What is metachromatic leukodystrophy?

Metachromatic leukodystrophy is a rare hereditary (genetic) disorder that causes fatty substances (lipids) to build up in cells, particularly in the brain, spinal cord and peripheral nerves. This buildup is caused by a deficiency of an enzyme that helps break down lipids called sulfatides.

Where is the ARSA gene located?

The ARSA gene has 8 exons, which are located on chromosome 22 (22q13. 33).

What causes ARSA heart?

An aberrant right subclavian artery (ARSA) is a rare vascular anomaly that is believed to induce feeding and swallowing difficulties in 20\% of the patients, caused by dorsal compression of the esophagus by the anomalous artery.

Who treats leukodystrophy?

At Mayo Clinic, a team of doctors trained in nervous system conditions (neurologists), genetic disorders (medical geneticists) and other specialties work together as a team to care for people with metachromatic leukodystrophy.

Is leukodystrophy painful?

Symptoms of metachromatic leukodystrophy may include seizures, personality changes, spasticity, progressive dementia, painful paresthesias, motor disturbances progressing to paralysis, and/or visual impairment leading to blindness.

What is the life expectancy of someone with leukodystrophy?

Children diagnosed with late infantile MLD typically live another five to 10 years. In juvenile MLD, the life expectancy is 10 to 20 years after diagnosis. If the symptoms don’t appear until adulthood, people typically live 20 to 30 years after the diagnosis.

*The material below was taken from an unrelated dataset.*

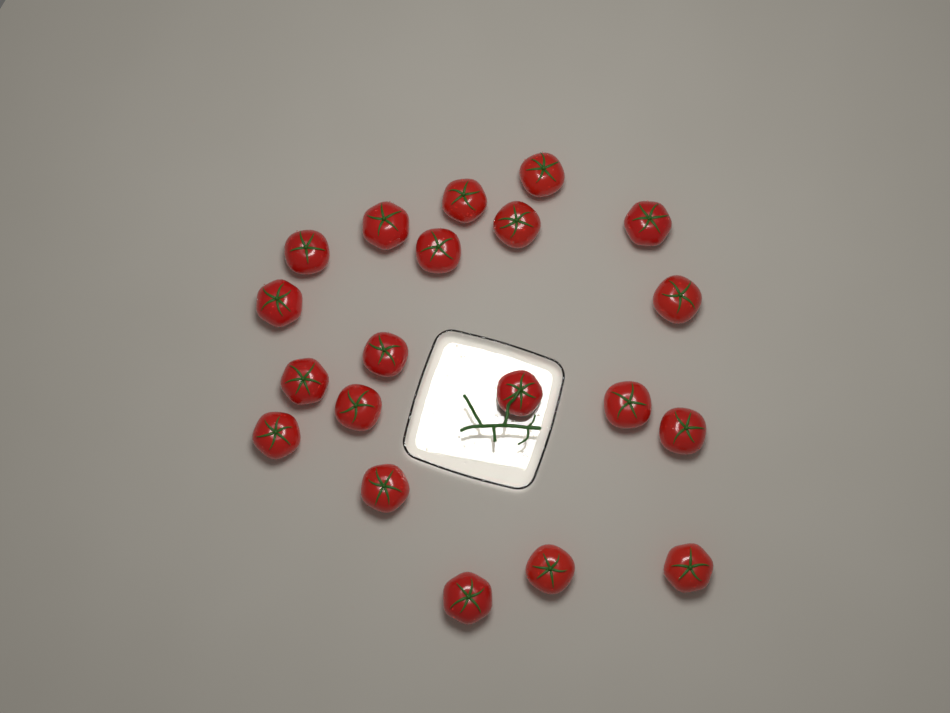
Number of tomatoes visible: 20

Can leukodystrophy affect the brain?

Leukodystrophy refers to a group of genetic conditions that affect the white matter of the brain. Leukodystrophy causes loss of normal brain functions. Symptoms of leukodystrophy can vary. Most leukodystrophies do not have a cure, but therapies are being developed that can help stop the condition from getting worse.

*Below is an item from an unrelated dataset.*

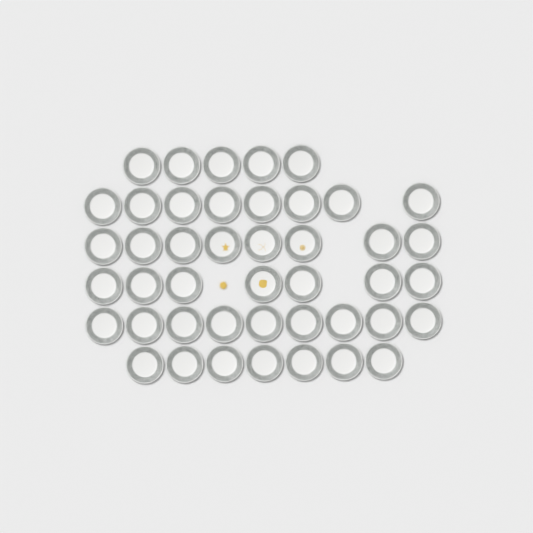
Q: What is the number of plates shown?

What does Arylsulfatase B do?

Arylsulfatase B is among a group of arylsulfatase enzymes present in the lysosomes of the liver, pancreas, and kidneys of animals. The purpose of the enzyme is to hydrolyze sulfates in the body. ARSB does this by breaking down glycosaminoglycans (GAGs), which are large sugar molecules in the body.

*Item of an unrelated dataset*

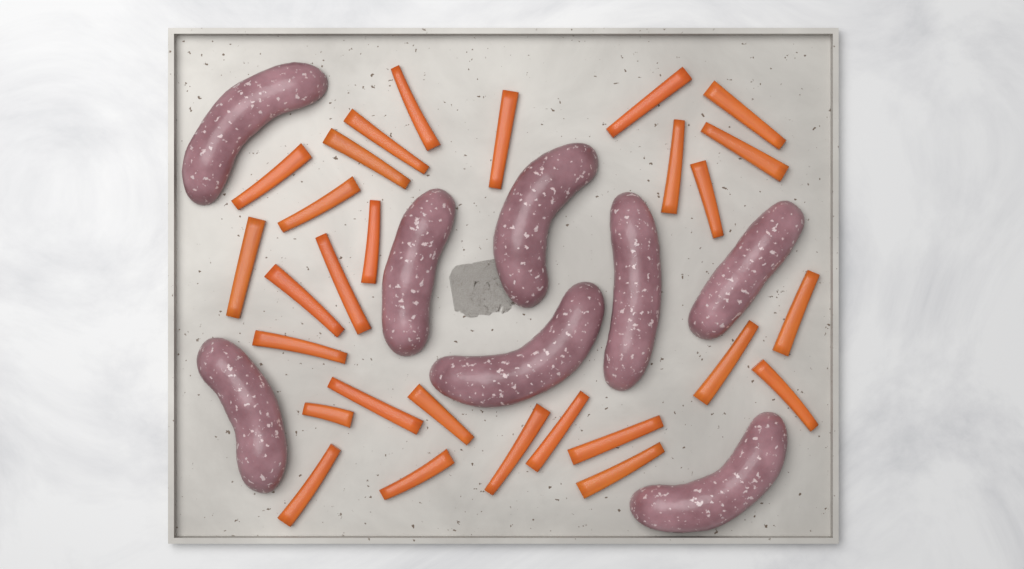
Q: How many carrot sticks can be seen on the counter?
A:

What is the function of the arsA gene?

The ARSA gene provides instructions for making the enzyme arylsulfatase A. This enzyme is located in cellular structures called lysosomes, which are the cell’s recycling centers. Within lysosomes, arylsulfatase A helps process substances known as sulfatides.

Can ARSA be caused by chromosomal abnormalities?

Both of those conditions are seen more frequently in babies with an ARSA: if such a change in information within the chromosomes occurs, it would be the cause for the ARSA. However in most cases of ARSA, no chromosomal defect is identified and no genetic cause of the ARSA is determined. Should I have more tests done?

Should I be worried about ARSA?

Most people with ARSA have no symptoms, and are most likely not aware that they have this variant. By itself, ARSA is not a very worrying finding. If the ARSA is isolated, your caregiver or your baby’s pediatrician can advise you what to watch for in your newborn.

What tests are done to test for ARSA?

Tests that may be done include: Blood or skin culture to look for low arylsulfatase A activity. Blood test to look for low arylsulfatase A enzyme levels. DNA testing for the ARSA gene. MRI of the brain. Nerve biopsy. Nerve signaling studies. Urinalysis.